• EXERCISE TEXT
There are well established techniques for testing deterioration of high voltage (HV) equipment, and specifically the insulators of that equipment. Such methods involve first disconnecting the equipment from the HV line. The purpose of disconnecting the equipment is to avoid the substantial danger to personnel and/or testing equipment that is connected to high power equipment. In practice, it has been very expensive to disconnect equipment for testing. In addition to the man-power required to disconnect the HV equipment, connect it to test equipment and perform the test, the service of the equipment is lost for whatever period of time it takes to disconnect, make the test and reconnect. If there are large numbers of transformers and circuit breakers, and other equipment to be tested, the shut-down can be lengthy and the loss of revenue to the power company very substantial.
Testing the condition of insulation in HV equipment is an essential task. The insulation which is most subject to deterioration is contained within the HV standoff insulator and includes oilpaper insulation and a metallic foil or, alternatively, a conductive coating on the paper wrapped in a roll around the HV conductor at the center of the insulator. The insulating oil which surrounds the transformer, or other HV device, within the grounded metallic casing extends into contact with and saturates the oilpaper to improve its insulation properties. Deterioration usually occurs in the paper or metal foil or coating. Age and temperature contribute to such deterioration, particularly hot spots which may ultimately burn the paper. The actual time of deterioration can vary considerably and, therefore many power companies adopt a schedule of offline testing. The standard testing for insulator deterioration is widely known as Power Factor or Tan/δ testing to determine when power factor of an insulator has reached a dangerous condition and the insulation should be replaced. Normal aging of HV equipment is a slow process that can take place over 30 to 40 years due to thermal, electrical and environmental effects. Premature failure on the other hand is often a relatively sudden process that is not anticipated by periodic off-line tests. Failure to detect insulation deterioration can result in disastrous consequences, ultimately causing heating of the equipment, fire and explosion. Heat may generate various hydrocarbon gases from the oil used in the transformer and some of these gases, such as acetylene, are highly flammable and may be explosive. Pressure builds up and gases are eventually ignited when fire occurs or heating becomes extremely severe so as to initiate a spontaneous combustion. The resulting explosion shatters porcelain insulators and sends pieces flying, damaging adjacent equipment. In a sub-station, or other areas where multiple sets of equipment are employed, an explosion not only results in loss of the exploded device, but also may result in damage to other very expensive equipment, as well as posing substantial danger to personnel working in the area, or even to passers-by in some locations.

• INFORMATION
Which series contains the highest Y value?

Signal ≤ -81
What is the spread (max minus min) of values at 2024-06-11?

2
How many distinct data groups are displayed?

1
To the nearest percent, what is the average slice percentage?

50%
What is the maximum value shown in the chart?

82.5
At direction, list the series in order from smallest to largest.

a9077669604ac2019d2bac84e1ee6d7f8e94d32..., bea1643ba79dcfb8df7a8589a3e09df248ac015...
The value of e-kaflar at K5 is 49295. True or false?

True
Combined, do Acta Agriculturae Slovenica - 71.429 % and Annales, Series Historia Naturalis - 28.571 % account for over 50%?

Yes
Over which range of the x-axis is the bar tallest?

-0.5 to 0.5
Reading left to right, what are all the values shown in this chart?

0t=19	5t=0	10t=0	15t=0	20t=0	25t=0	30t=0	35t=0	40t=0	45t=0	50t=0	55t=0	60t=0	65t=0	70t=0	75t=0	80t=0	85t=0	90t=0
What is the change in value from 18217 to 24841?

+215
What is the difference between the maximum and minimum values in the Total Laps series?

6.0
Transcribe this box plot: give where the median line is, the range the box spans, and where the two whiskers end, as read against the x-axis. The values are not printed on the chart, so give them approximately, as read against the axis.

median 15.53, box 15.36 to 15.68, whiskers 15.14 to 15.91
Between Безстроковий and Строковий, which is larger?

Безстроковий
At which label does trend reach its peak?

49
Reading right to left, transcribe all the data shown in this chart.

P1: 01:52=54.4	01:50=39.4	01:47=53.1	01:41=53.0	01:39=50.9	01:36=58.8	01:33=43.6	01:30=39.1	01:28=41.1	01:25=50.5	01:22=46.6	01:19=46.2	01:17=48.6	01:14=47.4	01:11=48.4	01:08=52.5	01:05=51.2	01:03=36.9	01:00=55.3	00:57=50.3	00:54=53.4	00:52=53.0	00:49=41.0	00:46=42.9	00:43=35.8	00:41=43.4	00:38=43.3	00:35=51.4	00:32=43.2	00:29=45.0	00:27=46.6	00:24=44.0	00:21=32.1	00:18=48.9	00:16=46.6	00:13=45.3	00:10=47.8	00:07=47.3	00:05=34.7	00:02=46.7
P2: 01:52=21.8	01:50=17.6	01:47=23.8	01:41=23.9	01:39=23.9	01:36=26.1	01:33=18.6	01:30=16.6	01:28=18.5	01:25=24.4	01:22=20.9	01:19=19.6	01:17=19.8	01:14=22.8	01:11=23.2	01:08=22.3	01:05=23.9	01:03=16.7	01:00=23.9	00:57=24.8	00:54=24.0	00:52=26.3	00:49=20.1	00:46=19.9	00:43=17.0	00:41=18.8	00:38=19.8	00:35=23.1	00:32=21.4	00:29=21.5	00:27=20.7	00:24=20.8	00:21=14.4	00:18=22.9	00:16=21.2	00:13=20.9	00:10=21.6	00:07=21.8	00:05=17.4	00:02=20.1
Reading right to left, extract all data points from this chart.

• QUESTIONS TO ANSWER
(a) In the passage on testing high-voltage insulation, over how many years can normal aging of HV equipment take place?
(b) Write the next part of the passage on testing high-voltage insulation, starting after its final sentence.

• REPLIES
(a) 30 to 40 years.

(b)
The eventual breakdown of insulation is a rapid avalanche of failing dielectric layers. Damaged or deteriorated dielectric is associated with the following: 1) Increased dielectric losses (I2R) with other sources of heating may eventually fuel a mechanism of thermal runaway. PF is a measure of dielectric losses. 2) Partial discharges and treeing. High levels of partial discharge are reflected in the PF and are usually only present just after lightning or switching impulses and just before and during insulation failure. 3) Increased sensitivity to changes in temperature, humidity, and moisture (i.e., increased temperature coefficient). Sources of heating include dielectric losses, ambient temperature, and more significantly, load fluctuations. Most power companies are faced with the dilemma of taking equipment offline and testing it with consequent loss of revenue to the company, or, alternatively, leaving the equipment online without testing longer than it should be. The latter course allows damage to occur and take its toll. Therefore, there has existed for many years a need for a safe means of frequently periodically testing transformer and circuit-breaker bushing insulators without taking the equipment offline. The present invention is directed to such a means, which include a system and a process for testing the equipment and accumulating data about the condition of insulation without taking the equipment offline.